------ Data to use ------

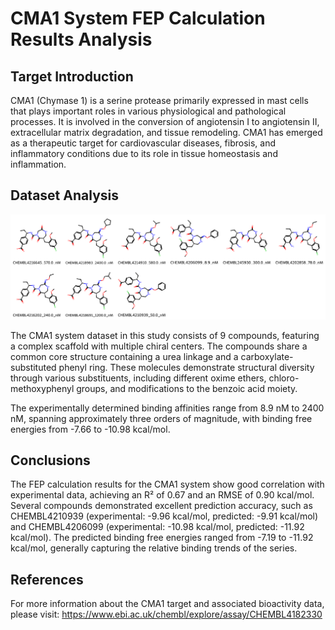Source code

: # CMA1 System FEP Calculation Results Analysis

## Target Introduction

CMA1 (Chymase 1) is a serine protease primarily expressed in mast cells that plays important roles in various physiological and pathological processes. It is involved in the conversion of angiotensin I to angiotensin II, extracellular matrix degradation, and tissue remodeling. CMA1 has emerged as a therapeutic target for cardiovascular diseases, fibrosis, and inflammatory conditions due to its role in tissue homeostasis and inflammation.

## Dataset Analysis

![Molecular structures of representative compounds](mol_grid.png)

The CMA1 system dataset in this study consists of 9 compounds, featuring a complex scaffold with multiple chiral centers. The compounds share a common core structure containing a urea linkage and a carboxylate-substituted phenyl ring. These molecules demonstrate structural diversity through various substituents, including different oxime ethers, chloro-methoxyphenyl groups, and modifications to the benzoic acid moiety.

The experimentally determined binding affinities range from 8.9 nM to 2400 nM, spanning approximately three orders of magnitude, with binding free energies from -7.66 to -10.98 kcal/mol.

## Conclusions

The FEP calculation results for the CMA1 system show good correlation with experimental data, achieving an R² of 0.67 and an RMSE of 0.90 kcal/mol. Several compounds demonstrated excellent prediction accuracy, such as CHEMBL4210939 (experimental: -9.96 kcal/mol, predicted: -9.91 kcal/mol) and CHEMBL4206099 (experimental: -10.98 kcal/mol, predicted: -11.92 kcal/mol). The predicted binding free energies ranged from -7.19 to -11.92 kcal/mol, generally capturing the relative binding trends of the series.

## References

For more information about the CMA1 target and associated bioactivity data, please visit:
https://www.ebi.ac.uk/chembl/explore/assay/CHEMBL4182330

------

*Work instructions*
Using the records above, output an exact copy without any pictures.

*Solution*
Source code

: # CMA1 System FEP Calculation Results Analysis

## Target Introduction

CMA1 (Chymase 1) is a serine protease primarily expressed in mast cells that plays important roles in various physiological and pathological processes. It is involved in the conversion of angiotensin I to angiotensin II, extracellular matrix degradation, and tissue remodeling. CMA1 has emerged as a therapeutic target for cardiovascular diseases, fibrosis, and inflammatory conditions due to its role in tissue homeostasis and inflammation.

## Dataset Analysis

![Molecular structures of representative compounds](mol_grid.png)

The CMA1 system dataset in this study consists of 9 compounds, featuring a complex scaffold with multiple chiral centers. The compounds share a common core structure containing a urea linkage and a carboxylate-substituted phenyl ring. These molecules demonstrate structural diversity through various substituents, including different oxime ethers, chloro-methoxyphenyl groups, and modifications to the benzoic acid moiety.

The experimentally determined binding affinities range from 8.9 nM to 2400 nM, spanning approximately three orders of magnitude, with binding free energies from -7.66 to -10.98 kcal/mol.

## Conclusions

The FEP calculation results for the CMA1 system show good correlation with experimental data, achieving an R² of 0.67 and an RMSE of 0.90 kcal/mol. Several compounds demonstrated excellent prediction accuracy, such as CHEMBL4210939 (experimental: -9.96 kcal/mol, predicted: -9.91 kcal/mol) and CHEMBL4206099 (experimental: -10.98 kcal/mol, predicted: -11.92 kcal/mol). The predicted binding free energies ranged from -7.19 to -11.92 kcal/mol, generally capturing the relative binding trends of the series.

## References

For more information about the CMA1 target and associated bioactivity data, please visit:
https://www.ebi.ac.uk/chembl/explore/assay/CHEMBL4182330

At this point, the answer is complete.